Geld ausgeben mit KarpiWie die Gewichtsdecke meinen Schlaf verdichtet
Von Patrick «Karpi» Karpiczenko
23.9.2020
Ist der Kontostand hoch und der Schlaf schlecht? Die Gewichtsdecke oder Weighted Blanket hilft bei beidem, findet Gastautor Patrick «Karpi» Karpiczenko. Und hat seither eine Umarmung zum Reinliegen.
Wer kennt es nicht? Man hat zu viel Geld und kann nicht einschlafen. Die Lösung für beide Probleme liegt in der Anschaffung einer Gewichtsdecke, oder Weighted Blanket, wie sie die Werbung auf Instagram anpreist.
262 Franken später fühlte sich mein Bankkonto gleich viel leichter an – und ich fühlte mich schwer. Denn die Gewichtsdecke ist massiv. Empfohlen wird eine Decke, deren Gewicht 10 Prozent vom eigenen Körpergewicht ausmacht. Nur so funktioniere die «Tiefenberührungsdruckstimulation». Meine Decke wiegt mit ihren 9 Kilogramm so viel wie ein ausgewachsener Dackel.
Ursprünglich als Therapiedecke für Patienten mit Angststörungen entwickelt, simuliert die Gewichtsdecke «das Gefühl festgehalten oder umarmt zu werden». Eine Umarmung zum Reinliegen also. Die Gewichtsdecke scheint das perfekte Gegenstück zu meinem Body-Pillow zu sein – Nacht für Nacht kann ich entscheiden, ob ich drücken oder gedrückt werden will.
Pressure pushing down on me, Pressing down on you, no man ask for Under Pressure Mmmnum ba de Dum bum a be – Under Pressure, Queen & David Bowie
Zwang zum Innezuhalten
Aber ist Druck nicht was Schlechtes? Bekomme ich tagsüber im Büro nicht schon genug Druck? Sollten wir den Druck nicht lieber reduzieren, statt ihn auch noch ins Bett zu nehmen?
Falsch.
Druck ist, was uns zusammenhält. Nur konstanter Druck hält uns davon ab, auseinanderzufleddern wie ein Blobfisch, den man aus seiner gewohnten Umgebung zwei Kilometer unter der Meeresoberfläche hebt.
Die Decke ist kein Spielzeug. Der Hersteller empfiehlt, den ersten Aufenthalt darunter kurz zu halten: «Nur 15 Minuten lang und danach steigern.» Rebellisch wie ich bin, blieb ich 20 Minuten. Ich lebe am Limit.
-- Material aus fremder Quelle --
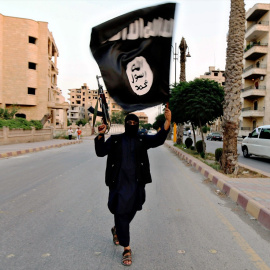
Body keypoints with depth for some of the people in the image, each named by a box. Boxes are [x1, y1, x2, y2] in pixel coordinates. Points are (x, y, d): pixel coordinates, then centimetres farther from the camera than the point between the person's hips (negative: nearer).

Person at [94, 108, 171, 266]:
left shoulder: (143, 140, 4)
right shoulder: (115, 140, 4)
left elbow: (159, 139, -11)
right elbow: (101, 152, -1)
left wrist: (168, 121, -25)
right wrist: (100, 136, -17)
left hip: (136, 184, 2)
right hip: (119, 183, -1)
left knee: (130, 212, 16)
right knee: (120, 213, -1)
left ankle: (117, 230, 48)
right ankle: (126, 249, 13)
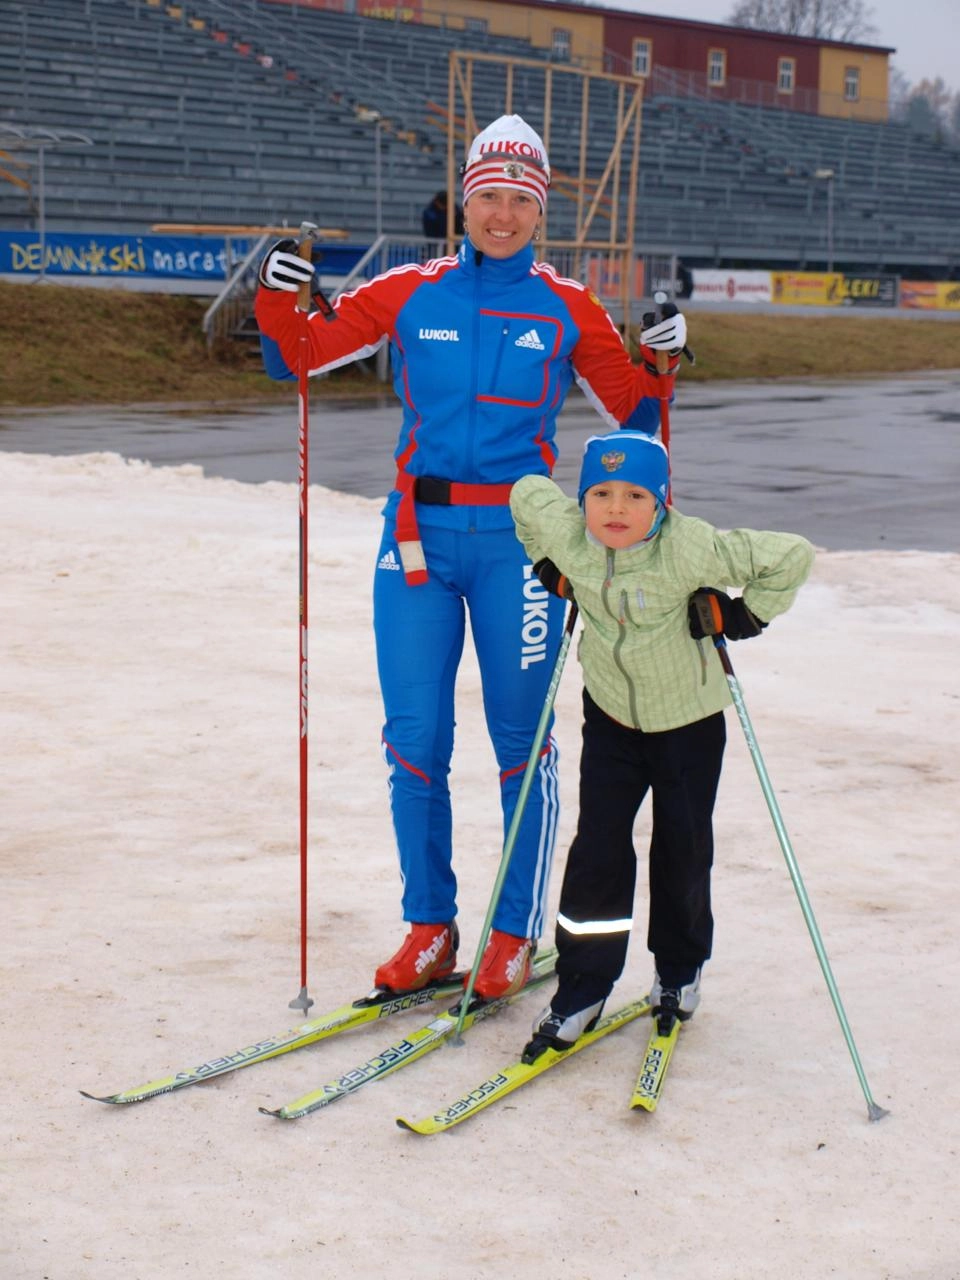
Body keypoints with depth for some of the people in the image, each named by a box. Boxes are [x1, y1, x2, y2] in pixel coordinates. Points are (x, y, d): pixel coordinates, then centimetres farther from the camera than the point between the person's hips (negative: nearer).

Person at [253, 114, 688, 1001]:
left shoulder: (568, 310, 5)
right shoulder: (409, 295, 7)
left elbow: (634, 412, 11)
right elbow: (298, 355, 10)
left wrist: (661, 360, -7)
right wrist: (278, 300, -8)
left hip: (516, 537, -1)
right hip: (418, 530, 2)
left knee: (520, 739, 2)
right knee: (415, 740, 3)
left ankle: (517, 933, 15)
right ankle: (429, 927, 17)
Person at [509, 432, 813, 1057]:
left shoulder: (689, 549, -30)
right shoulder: (567, 535, -20)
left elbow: (792, 556, -25)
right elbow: (527, 492, 2)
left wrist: (750, 613, -18)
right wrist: (550, 568, 2)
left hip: (689, 718, -2)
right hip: (611, 713, 2)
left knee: (682, 848, 9)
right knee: (598, 847, -3)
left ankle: (680, 969, 33)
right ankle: (582, 987, 7)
Kaum lag die flauschige Decke auf mir, hörte ich auf zu zappeln. Sie zwang mich innezuhalten und limitierte meinen Bewegungsspielraum so fest, dass ich ohne Kraftaufwand kaum mehr nach dem Smartphone greifen konnte. Ich entschloss, es auf dem Nachttisch zu lassen und fühlte mich sogleich entspannter. Die Gewichtsdecke wirkte. Ich spürte, wie tausend Glasperlen im Innern der Decke auf meinen müden Körper pressten. Die Produktion von Serotonin und Melatonin regte sich an. Mein Cortisol-Spiegel senkte sich. Es war, als ob ich von einem Rudel Hundewelpen sanft in den Schlaf gewürgt wurde. Es war himmlisch.
Ich drehte den Kopf. Im Bettchen neben mir lag unsere drei Wochen alte Tochter. Sie trug drei Schichten Kleider, war eng in ein Tuch gewickelt und sah aus wie ein Dürüm. Auch sie konnte sich nicht bewegen. Auch sie genoss den Druck sichtlich.
Was für Babies und Menschen mit Angststörungen funktioniert, kann auch für mich nicht verkehrt sein, dachte ich mir und entschloss in dem Moment, jede Nacht unter der Gewichtsdecke zu schlafen.
Ich träume seither dichter.
Karpi ist Autor, Regisseur und Komiker. Er ist von keiner Gewichtsdecke gesponsert – sollte aber.